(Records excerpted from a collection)
+++++
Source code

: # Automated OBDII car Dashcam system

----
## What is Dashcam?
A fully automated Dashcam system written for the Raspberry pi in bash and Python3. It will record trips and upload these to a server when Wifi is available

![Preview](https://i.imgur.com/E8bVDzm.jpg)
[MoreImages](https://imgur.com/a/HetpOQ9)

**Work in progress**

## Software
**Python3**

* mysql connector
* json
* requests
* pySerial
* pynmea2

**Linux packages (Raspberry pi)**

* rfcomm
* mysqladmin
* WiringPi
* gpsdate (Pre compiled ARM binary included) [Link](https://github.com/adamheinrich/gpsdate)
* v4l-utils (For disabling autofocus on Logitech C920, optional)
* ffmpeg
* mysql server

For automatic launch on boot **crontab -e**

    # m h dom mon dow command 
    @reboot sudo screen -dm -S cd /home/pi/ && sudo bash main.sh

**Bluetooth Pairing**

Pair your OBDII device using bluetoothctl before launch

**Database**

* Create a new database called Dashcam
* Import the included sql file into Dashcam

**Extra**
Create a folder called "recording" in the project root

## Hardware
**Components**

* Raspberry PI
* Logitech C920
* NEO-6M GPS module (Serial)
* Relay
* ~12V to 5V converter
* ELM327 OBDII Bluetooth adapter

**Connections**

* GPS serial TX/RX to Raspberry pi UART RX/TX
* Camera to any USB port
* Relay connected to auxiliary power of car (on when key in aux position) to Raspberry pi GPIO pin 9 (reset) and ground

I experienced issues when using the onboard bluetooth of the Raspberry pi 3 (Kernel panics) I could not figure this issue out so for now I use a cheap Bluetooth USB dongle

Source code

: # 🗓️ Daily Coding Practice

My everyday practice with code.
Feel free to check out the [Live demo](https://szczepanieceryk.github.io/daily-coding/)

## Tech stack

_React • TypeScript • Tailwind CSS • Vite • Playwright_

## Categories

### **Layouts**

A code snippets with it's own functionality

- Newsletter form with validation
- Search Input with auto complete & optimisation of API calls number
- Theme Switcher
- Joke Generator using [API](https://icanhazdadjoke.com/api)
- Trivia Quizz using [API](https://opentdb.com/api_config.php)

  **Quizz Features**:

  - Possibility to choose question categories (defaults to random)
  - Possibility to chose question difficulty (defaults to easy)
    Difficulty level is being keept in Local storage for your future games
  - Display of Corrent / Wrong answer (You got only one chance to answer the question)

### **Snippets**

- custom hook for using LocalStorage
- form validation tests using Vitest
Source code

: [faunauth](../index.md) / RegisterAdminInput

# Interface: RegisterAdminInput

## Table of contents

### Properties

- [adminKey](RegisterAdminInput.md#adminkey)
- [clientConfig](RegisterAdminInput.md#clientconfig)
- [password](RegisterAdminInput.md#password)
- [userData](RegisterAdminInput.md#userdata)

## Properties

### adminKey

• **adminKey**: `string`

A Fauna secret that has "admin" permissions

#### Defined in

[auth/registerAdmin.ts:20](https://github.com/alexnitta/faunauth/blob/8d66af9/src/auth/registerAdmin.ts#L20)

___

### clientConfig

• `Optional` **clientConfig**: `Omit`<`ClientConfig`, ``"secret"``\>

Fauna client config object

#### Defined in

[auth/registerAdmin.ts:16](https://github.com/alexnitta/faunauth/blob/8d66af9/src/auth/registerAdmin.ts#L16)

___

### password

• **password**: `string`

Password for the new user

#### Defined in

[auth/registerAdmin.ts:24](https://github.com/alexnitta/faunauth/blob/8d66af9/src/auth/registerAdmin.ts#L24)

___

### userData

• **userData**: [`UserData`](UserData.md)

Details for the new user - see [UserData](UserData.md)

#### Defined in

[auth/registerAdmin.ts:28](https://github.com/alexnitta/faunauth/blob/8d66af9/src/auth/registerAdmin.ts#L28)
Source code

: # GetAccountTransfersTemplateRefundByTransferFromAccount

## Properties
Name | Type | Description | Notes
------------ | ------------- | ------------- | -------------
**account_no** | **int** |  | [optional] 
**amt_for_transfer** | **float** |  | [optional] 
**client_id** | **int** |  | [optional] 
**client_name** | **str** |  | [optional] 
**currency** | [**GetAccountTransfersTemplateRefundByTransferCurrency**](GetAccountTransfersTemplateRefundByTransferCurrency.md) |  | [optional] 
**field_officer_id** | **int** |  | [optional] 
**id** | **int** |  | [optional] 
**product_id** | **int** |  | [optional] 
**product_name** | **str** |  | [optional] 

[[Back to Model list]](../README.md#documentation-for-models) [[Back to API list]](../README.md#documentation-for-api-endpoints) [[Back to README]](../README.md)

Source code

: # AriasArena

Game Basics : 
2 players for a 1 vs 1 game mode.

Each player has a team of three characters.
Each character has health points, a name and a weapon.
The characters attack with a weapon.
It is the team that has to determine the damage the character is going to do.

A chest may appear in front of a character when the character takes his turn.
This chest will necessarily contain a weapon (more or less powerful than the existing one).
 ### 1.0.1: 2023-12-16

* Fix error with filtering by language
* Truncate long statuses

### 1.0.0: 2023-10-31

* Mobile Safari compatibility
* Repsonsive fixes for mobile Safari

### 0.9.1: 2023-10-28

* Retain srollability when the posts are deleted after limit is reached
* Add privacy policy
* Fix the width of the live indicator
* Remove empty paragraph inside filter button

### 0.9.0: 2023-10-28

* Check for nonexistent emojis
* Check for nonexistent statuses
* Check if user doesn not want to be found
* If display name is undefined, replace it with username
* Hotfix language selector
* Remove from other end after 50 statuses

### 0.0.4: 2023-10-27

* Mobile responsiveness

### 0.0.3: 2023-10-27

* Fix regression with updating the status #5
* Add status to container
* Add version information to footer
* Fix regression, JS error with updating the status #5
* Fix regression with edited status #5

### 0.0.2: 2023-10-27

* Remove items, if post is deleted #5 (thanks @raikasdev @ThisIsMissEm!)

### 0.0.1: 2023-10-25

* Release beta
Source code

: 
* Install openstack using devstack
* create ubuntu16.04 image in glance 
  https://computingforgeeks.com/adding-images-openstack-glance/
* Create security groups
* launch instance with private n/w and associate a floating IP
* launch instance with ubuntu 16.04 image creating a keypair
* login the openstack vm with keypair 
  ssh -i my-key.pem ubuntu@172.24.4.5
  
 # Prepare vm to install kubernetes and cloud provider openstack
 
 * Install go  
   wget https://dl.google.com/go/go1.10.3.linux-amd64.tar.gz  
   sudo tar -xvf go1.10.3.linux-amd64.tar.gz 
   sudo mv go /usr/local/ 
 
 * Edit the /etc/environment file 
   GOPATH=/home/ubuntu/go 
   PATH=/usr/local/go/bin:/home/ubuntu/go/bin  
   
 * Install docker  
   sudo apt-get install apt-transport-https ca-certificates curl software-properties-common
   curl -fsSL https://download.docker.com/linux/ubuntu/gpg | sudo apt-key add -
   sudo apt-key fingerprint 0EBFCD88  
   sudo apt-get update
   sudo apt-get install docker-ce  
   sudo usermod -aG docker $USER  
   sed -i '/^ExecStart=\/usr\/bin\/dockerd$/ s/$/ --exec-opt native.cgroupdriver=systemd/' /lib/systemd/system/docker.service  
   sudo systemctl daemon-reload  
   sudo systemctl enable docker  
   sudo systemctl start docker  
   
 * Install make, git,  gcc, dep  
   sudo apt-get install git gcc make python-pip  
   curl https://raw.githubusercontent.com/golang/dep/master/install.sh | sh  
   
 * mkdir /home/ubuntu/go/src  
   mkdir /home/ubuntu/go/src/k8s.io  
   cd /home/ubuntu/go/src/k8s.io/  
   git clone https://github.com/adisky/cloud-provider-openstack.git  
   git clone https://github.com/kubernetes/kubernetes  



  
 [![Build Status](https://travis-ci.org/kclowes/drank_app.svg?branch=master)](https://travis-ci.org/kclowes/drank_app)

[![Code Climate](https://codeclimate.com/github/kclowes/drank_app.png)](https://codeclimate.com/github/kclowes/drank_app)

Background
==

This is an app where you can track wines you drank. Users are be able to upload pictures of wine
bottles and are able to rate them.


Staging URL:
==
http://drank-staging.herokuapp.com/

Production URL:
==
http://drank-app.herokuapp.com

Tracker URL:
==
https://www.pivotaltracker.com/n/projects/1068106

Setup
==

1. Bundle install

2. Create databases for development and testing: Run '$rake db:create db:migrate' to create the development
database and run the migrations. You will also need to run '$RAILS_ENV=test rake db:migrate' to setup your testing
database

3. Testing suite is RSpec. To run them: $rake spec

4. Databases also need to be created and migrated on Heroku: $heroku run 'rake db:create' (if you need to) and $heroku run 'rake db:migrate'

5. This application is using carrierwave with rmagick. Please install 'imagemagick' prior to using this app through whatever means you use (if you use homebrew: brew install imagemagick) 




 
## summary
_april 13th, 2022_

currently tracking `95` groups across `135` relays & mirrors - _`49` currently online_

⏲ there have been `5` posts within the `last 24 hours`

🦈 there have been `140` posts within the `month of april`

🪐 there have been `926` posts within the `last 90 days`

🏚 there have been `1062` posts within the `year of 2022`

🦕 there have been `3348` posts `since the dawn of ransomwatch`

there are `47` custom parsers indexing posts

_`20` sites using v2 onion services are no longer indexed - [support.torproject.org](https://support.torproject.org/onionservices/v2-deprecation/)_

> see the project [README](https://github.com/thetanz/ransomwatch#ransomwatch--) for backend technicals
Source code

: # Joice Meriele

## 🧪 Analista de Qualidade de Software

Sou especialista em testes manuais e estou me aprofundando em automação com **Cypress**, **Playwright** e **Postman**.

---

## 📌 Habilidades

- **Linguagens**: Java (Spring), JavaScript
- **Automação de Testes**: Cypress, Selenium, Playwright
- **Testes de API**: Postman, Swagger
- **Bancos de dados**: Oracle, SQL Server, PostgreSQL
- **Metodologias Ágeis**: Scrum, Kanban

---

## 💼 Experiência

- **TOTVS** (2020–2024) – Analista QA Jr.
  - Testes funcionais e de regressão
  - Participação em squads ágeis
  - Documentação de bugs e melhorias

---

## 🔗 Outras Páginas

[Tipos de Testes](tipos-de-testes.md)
+++++
§ **PROBLEM REQUIREMENTS**
Only the number should be given: how many lines of the data contain the word "Logitech"?

§ **RESULT OF THIS TASK**
2